Reputation: 155
I have the following problem. I have a german text saved in .txt UTF-8 format, and I'd like to print it out with python. Here's my code:
txt = open(filename, 'r').read()
print txt.decode('utf-8-sig')
It works perfectly in IDLE, but when I save my code and run it from the command prompt, it raises error, specifically:
UnicodeEncodeError: 'charmap' codec can't encode characters in position 3-4: cha
racter maps to <undefined>
In my particular case, the text is "gemäßigt", and in the beginning of .py code I put something like
# -*- coding: utf-8-sig -*-
By the way, my OS is Windows, in Russian. Does anybody have an idea what is my problem?
Best, Alex
Upvotes: 1
Views: 1003
Reputation: 3247
Is your text in UTF-8 or utf-8-sig ? It's not exaclty the same. Here you can learn the difference. https://docs.python.org/3/library/codecs.html#encodings-and-unicode
You can also open text file already decoded with
import codecs
txt = codecs.open(filename,'r',"utf-8-sig").read()
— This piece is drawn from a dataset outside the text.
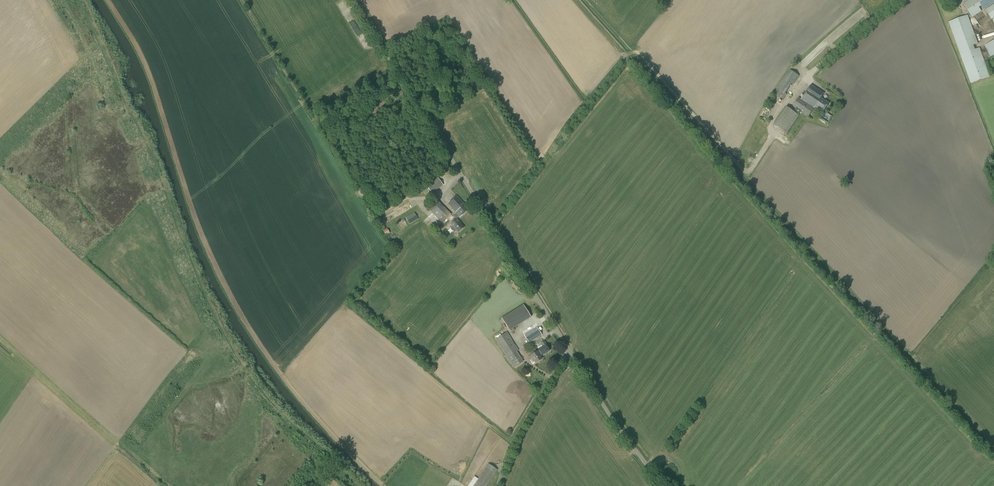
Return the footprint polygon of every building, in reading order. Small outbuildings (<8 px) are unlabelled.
[(993,3),(993,0),(969,0),(964,3),(972,17),(981,11),(979,7),(981,6),(984,9),(993,3)] [(993,18),(993,4),(985,10),(991,20),(993,18)] [(975,50),(973,45),(978,43),(968,15),(949,22),(961,55),(971,83),(990,76),(980,48),(975,50)] [(979,19),(979,20),(973,22),(978,39),(986,37),(985,33),(989,32),(984,17),(979,19)] [(993,55),(993,40),(985,45),(991,57),(993,55)] [(792,84),(793,84),(799,76),(790,69),(784,78),(792,84)] [(829,103),(821,98),(824,93),(811,84),(801,99),(798,97),(792,106),(796,108),(793,112),(786,107),(774,125),(786,133),(799,115),(801,112),(808,117),(815,107),(823,112),(829,103)] [(787,94),(778,88),(773,95),(782,101),(787,94)] [(437,178),(434,180),(438,187),(442,184),(437,178)] [(456,213),(457,213),(459,216),(460,217),(469,209),(457,195),(448,203),(449,205),(447,207),(449,210),(452,208),(456,212),(456,213)] [(451,214),(445,208),(436,216),(442,223),(451,214)] [(457,218),(459,216),(457,213),(453,216),(456,219),(451,224),(453,226),(451,228),(453,231),(456,229),(459,232),(464,227),(460,223),(460,222),(457,218)] [(523,305),(501,318),(509,330),(530,317),(523,305)] [(529,343),(542,335),(537,327),(524,335),(529,343)] [(517,351),(517,352),(519,351),(507,332),(496,339),(507,357),(507,358),(517,351)] [(539,349),(539,350),(542,355),(549,351),(546,345),(547,345),(544,341),(541,343),(543,347),(539,349)] [(539,356),(542,355),(539,350),(537,352),(529,356),(533,362),(534,361),(535,363),(541,359),(539,356)] [(523,361),(517,352),(517,351),(507,358),(507,357),(506,358),(510,364),(511,364),(514,368),(523,361)] [(474,485),(470,482),(467,485),(487,485),(497,470),(488,463),(485,468),(482,466),(480,468),(481,469),(483,470),(474,485)] [(440,474),(432,485),(458,485),(440,474)]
I think Tim is correct about the console problem.
Upvotes: 0
Reputation: 336168
Your console uses the DOS codepage 866 which doesn't have the character symbols for ä
or ß
, causing the error.
You could try .encoding('cp866', errors='replace')
your string before output, replacing all the characters not supported by your terminal by ?
s.
Upvotes: 1